I was delighted to see, at this evening’s Tony Awards, Meredith Wilson’s The Music Man finally recognized as an early progenitor of rap music. Hugh Jackman brought out L.L. Cool Jay and T.I. to join him in rapping “Rock Island”, the brilliant opening number of Wilson’s masterpiece.

The moment was all the more sweet when you consider Wilson’s full history. More than ninety years ago he was a member of John Philip Sousa’s band, playing a style of music that couldn’t be further in our collective cultural consciousness from the edgy streetwise milieu of rap. Which makes the achievement of “Rock Island” — first widely heard in 1957 — all the more impressive.

Of course Meredith Wilson’s association with edgy modern popular music long predates this year’s Tony awards. In 1963 — more than half a century ago — the most famous rock band of them all, the Beatles, recorded “Till There was You”, also from The Music Man.

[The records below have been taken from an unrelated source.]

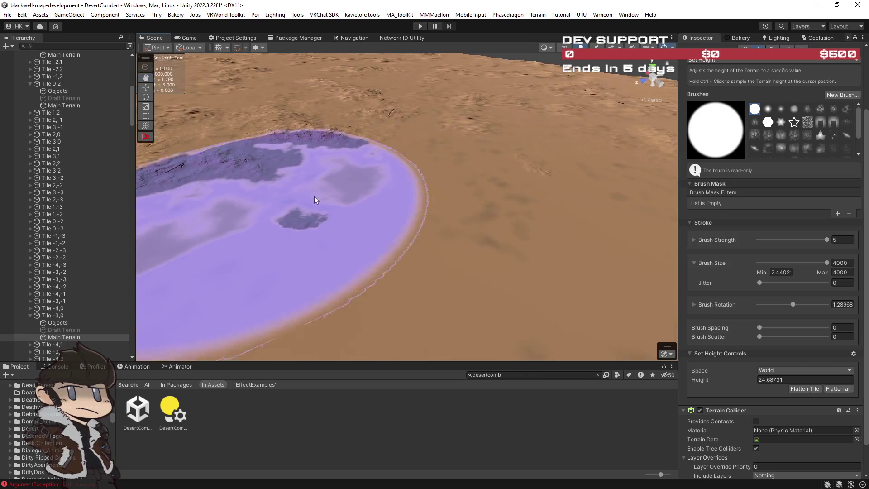
pyautogui.scroll(-5, 315, 200)
pyautogui.click(526, 157)
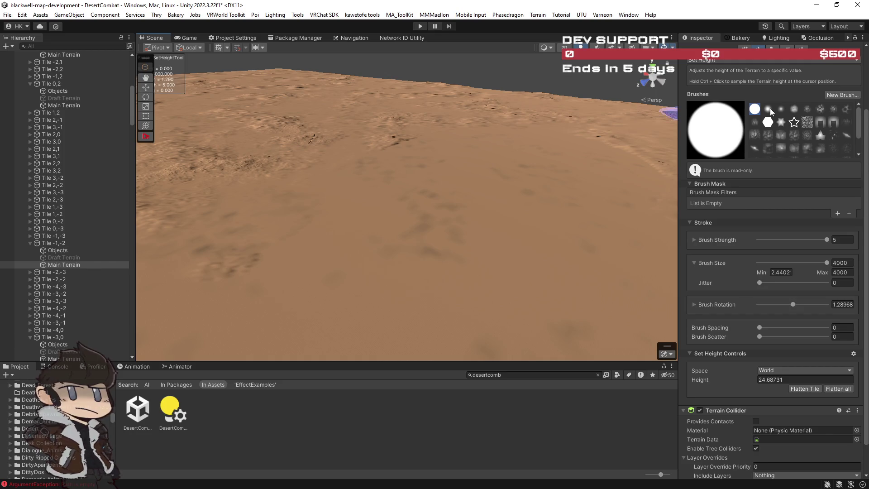
# Use the soft round brush to flatten more bumpy areas at height 24.68731
pyautogui.click(769, 108)
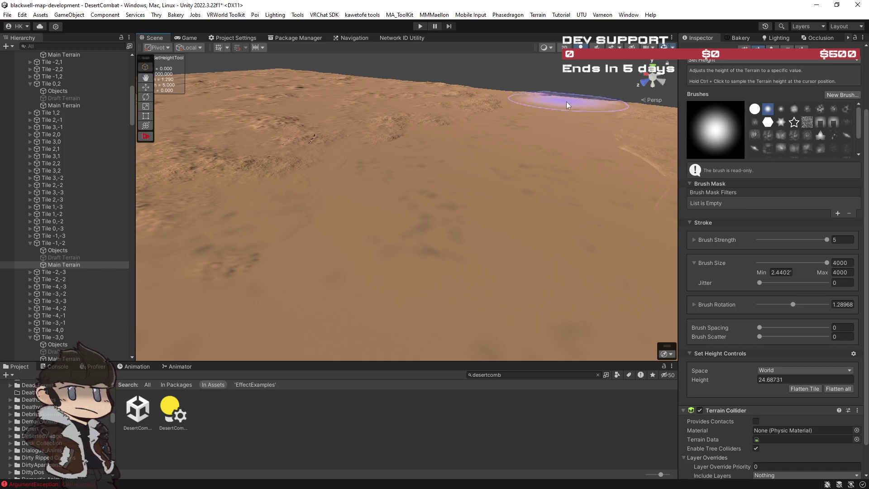
pyautogui.moveTo(575, 138)
pyautogui.mouseDown()
pyautogui.moveTo(424, 133)
pyautogui.moveTo(486, 150)
pyautogui.moveTo(473, 125)
pyautogui.mouseUp()
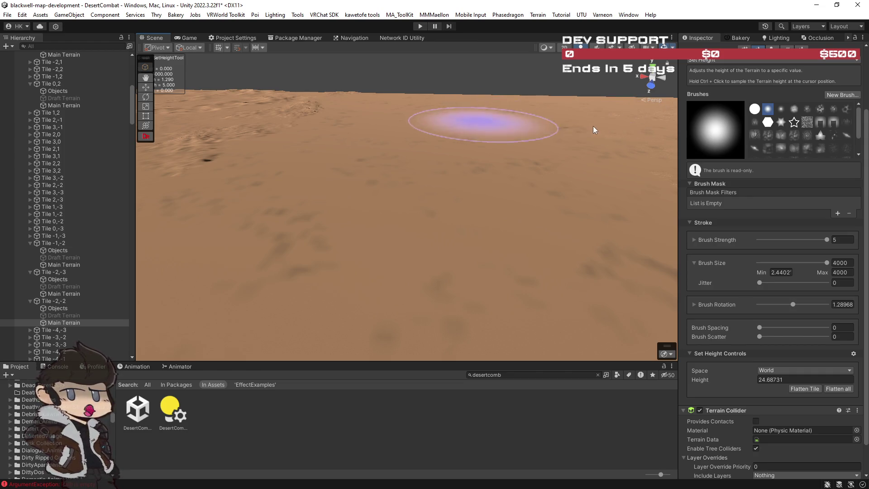
pyautogui.moveTo(532, 161)
pyautogui.mouseDown()
pyautogui.moveTo(388, 156)
pyautogui.moveTo(405, 147)
pyautogui.mouseUp()
pyautogui.click(406, 147)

We have always had a vague sense in American culture that rap is the successor to rock and roll. It’s fascinating that Wilson’s music has managed to connect them together, more than half a century apart in time, after having first emerged out of the era of silent movies.

And there is at least one more connection here between rap and the era of classic rock: In order to use “Rock Island” in this evening’s Tony Awards broadcast, the show’s producers would have needed permission from the person who has long held the rights to Meredith Wilson’s entire catalog.

That would be none other than Sir Paul McCartney.